EXERCISE AIM
Scan the material for the word "صرفه", and copy each line where it shows up.

SOURCE RECORDS
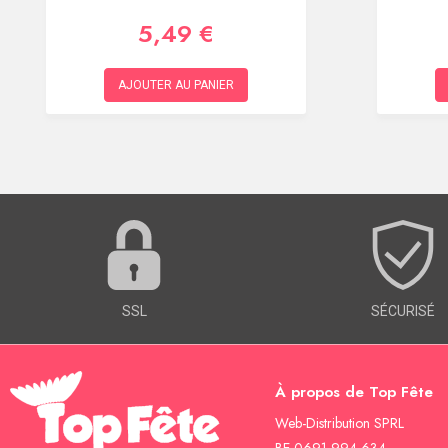
5,49 €
AJOUTER AU PANIER
SSL
SÉCURISÉ
À propos de Top Fête
Web-Distribution SPRL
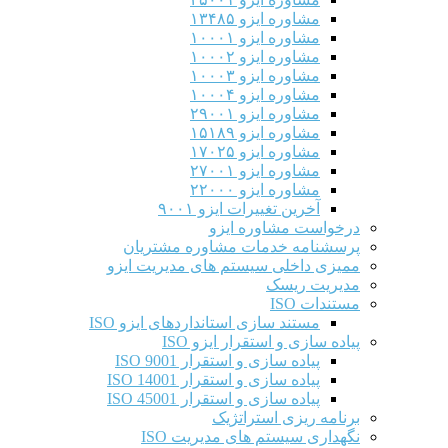
مشاوره ایزو ۱۳۴۸۵
مشاوره ایزو ۱۰۰۰۱
مشاوره ایزو ۱۰۰۰۲
مشاوره ایزو ۱۰۰۰۳
مشاوره ایزو ۱۰۰۰۴
مشاوره ایزو ۲۹۰۰۱
مشاوره ایزو ۱۵۱۸۹
مشاوره ایزو ۱۷۰۲۵
مشاوره ایزو ۲۷۰۰۱
مشاوره ایزو ۲۲۰۰۰
آخرین تغییرات ایزو ۹۰۰۱
درخواست مشاوره ایزو
پرسشنامه خدمات مشاوره مشتریان
ممیزی داخلی سیستم های مدیریت ایزو
مدیریت ریسک
مستندات ISO
مستند سازی استانداردهای ایزو ISO
پیاده سازی و استقرار ایزو ISO
پیاده سازی و استقرار ISO 9001​
پیاده سازی و استقرار ISO 14001
پیاده سازی و استقرار ISO 45001
برنامه ریزی استراتژیک
نگهداری سیستم های مدیریت ISO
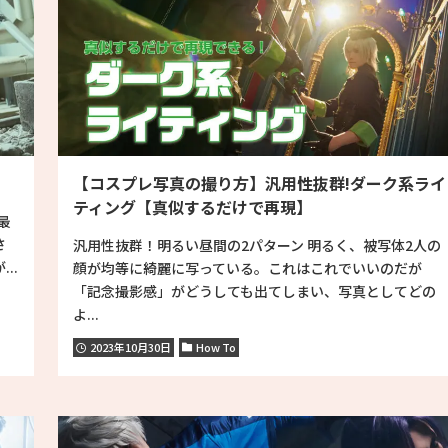
【コスプレ写真の撮り方】汎用性抜群!ダーク系ライ
ティング【真似するだけで再現】
最
さ
汎用性抜群！明るい昼間の2パターン 明るく、被写体2人の
..
顔が均等に綺麗に写っている。これはこれでいいのだが
「記念撮影感」がどうしても出てしまい、写真としてどの
よ...
2023年10月30日
How To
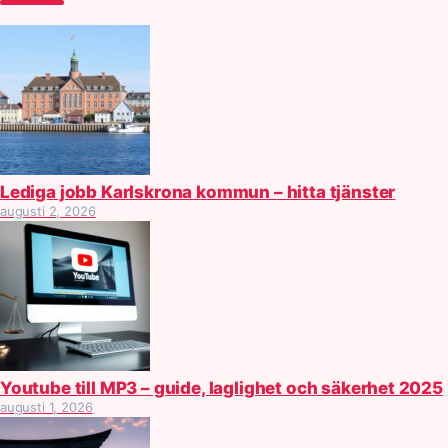
Lediga jobb Karlskrona kommun – hitta tjänster
augusti 2, 2026
Youtube till MP3 – guide, laglighet och säkerhet 2025
augusti 1, 2026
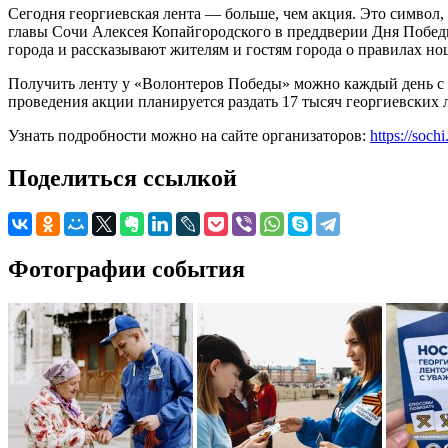
Сегодня георгиевская лента — больше, чем акция. Это символ
главы Сочи Алексея Копайгородского в преддверии Дня Победы
города и рассказывают жителям и гостям города о правилах но
Получить ленту у «Волонтеров Победы» можно каждый день с 1
проведения акции планируется раздать 17 тысяч георгиевских л
Узнать подробности можно на сайте организаторов:
https://soch
Поделиться ссылкой
Фотографии события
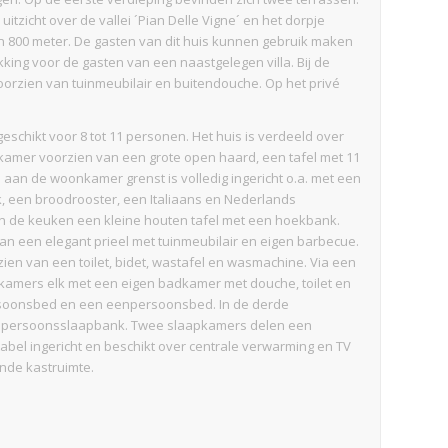
itzicht over de vallei ´Pian Delle Vigne´ en het dorpje
an 800 meter. De gasten van dit huis kunnen gebruik maken
ing voor de gasten van een naastgelegen villa. Bij de
oorzien van tuinmeubilair en buitendouche. Op het privé
eschikt voor 8 tot 11 personen. Het huis is verdeeld over
amer voorzien van een grote open haard, een tafel met 11
an de woonkamer grenst is volledig ingericht o.a. met een
k, een broodrooster, een Italiaans en Nederlands
in de keuken een kleine houten tafel met een hoekbank.
an een elegant prieel met tuinmeubilair en eigen barbecue.
en van een toilet, bidet, wastafel en wasmachine. Via een
apkamers elk met een eigen badkamer met douche, toilet en
rsoonsbed en een eenpersoonsbed. In de derde
npersoonsslaapbank. Twee slaapkamers delen een
tabel ingericht en beschikt over centrale verwarming en TV
oende kastruimte.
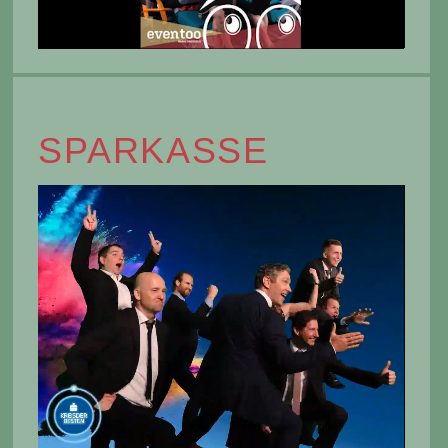
SPARKASSE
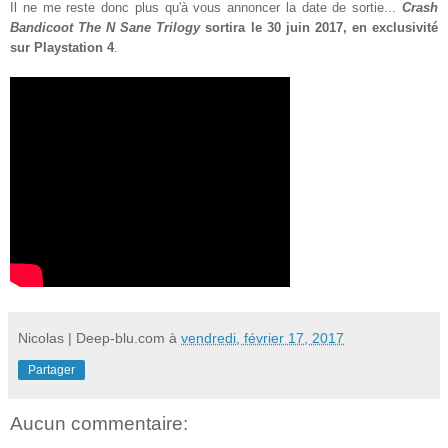
Il ne me reste donc plus qu'à vous annoncer la date de sortie...
Crash
Bandicoot The N Sane Trilogy
sortira le 30 juin 2017, en exclusivité
sur Playstation 4
.
Nicolas | Deep-blu.com
à
vendredi, février 17, 2017
Partager
Aucun commentaire:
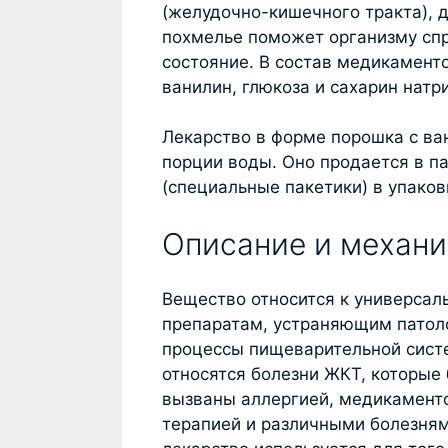
(желудочно-кишечного тракта), д
похмелье поможет организму спр
состояние. В состав медикаменто
ванилин, глюкоза и сахарин натр
Лекарство в форме порошка с в
порции воды. Оно продается в п
(специальные пакетики) в упаков
Описание и механи
Вещество относится к универса
препаратам, устраняющим патол
процессы пищеварительной сист
относятся болезни ЖКТ, которые
вызваны аллергией, медикамент
терапией и различными болезня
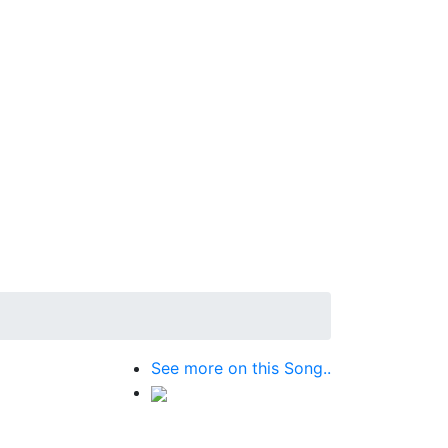
See more on this Song..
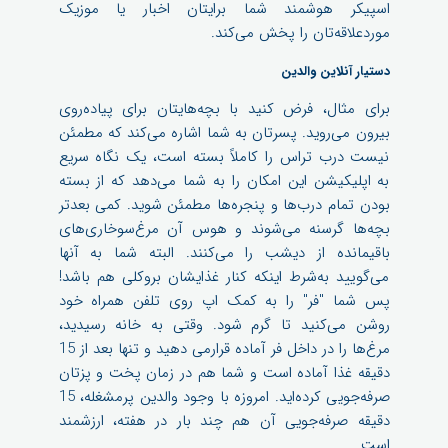
اسپیکر هوشمند شما برایتان اخبار یا موزیک
موردعلاقه‌تان را پخش می‌کند.
دستیار آنلاین والدین
برای مثال، فرض کنید با بچه‌هایتان برای پیاده‌روی
بیرون می‌روید. پسرتان به شما اشاره می‌کند که مطمئن
نیست درب تراس را کاملاً بسته است، یک نگاه سریع
به اپلیکیشن این امکان را به شما می‌دهد که از بسته
بودن تمام درب‌ها و پنجره‌ها مطمئن شوید. کمی بعدتر
بچه‌ها گرسنه می‌شوند و هوس آن مرغ‌سوخاری‌های
باقیمانده از دیشب را می‌کنند. البته شما به آنها
می‌گویید به‌شرط اینکه کنار غذایشان بروکلی هم باشد!
پس شما "فر" را به کمک اپ روی تلفن همراه خود
روشن می‌کنید تا گرم شود. وقتی به خانه رسیدید،
مرغ‌ها را در داخل فر آماده قرارمی دهید و تنها بعد از 15
دقیقه غذا آماده است و شما هم در زمان پخت و پزتان
صرفه‌جویی کرده‌اید. امروزه با وجود والدین پرمشغله، 15
دقیقه صرفه‌جویی آن هم چند بار در هفته، ارزشمند
است.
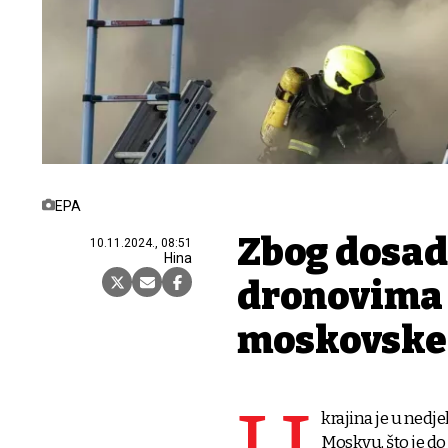
EPA
Zbog dosad
10.11.2024., 08:51
Hina
dronovima 
moskovske 
krajina je u nedj
Moskvu, što je do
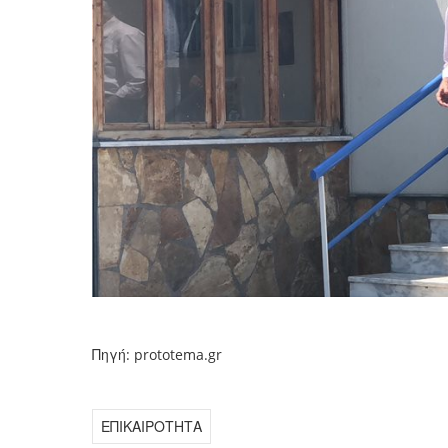
Πηγή: prototema.gr
ΕΠΙΚΑΙΡΟΤΗΤΑ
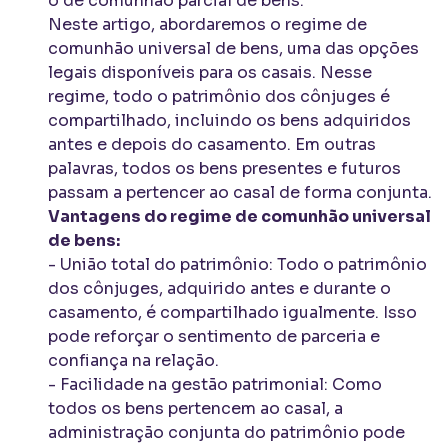
o de comunhão parcial de bens.
Neste artigo, abordaremos o regime de
comunhão universal de bens, uma das opções
legais disponíveis para os casais. Nesse
regime, todo o patrimônio dos cônjuges é
compartilhado, incluindo os bens adquiridos
antes e depois do casamento. Em outras
palavras, todos os bens presentes e futuros
passam a pertencer ao casal de forma conjunta.
Vantagens do regime de comunhão universal
de bens:
- União total do patrimônio: Todo o patrimônio
dos cônjuges, adquirido antes e durante o
casamento, é compartilhado igualmente. Isso
pode reforçar o sentimento de parceria e
confiança na relação.
- Facilidade na gestão patrimonial: Como
todos os bens pertencem ao casal, a
administração conjunta do patrimônio pode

TASK OUTPUT
صرفه‌جویی کرده‌اید. امروزه با وجود والدین پرمشغله، 15
دقیقه صرفه‌جویی آن هم چند بار در هفته، ارزشمند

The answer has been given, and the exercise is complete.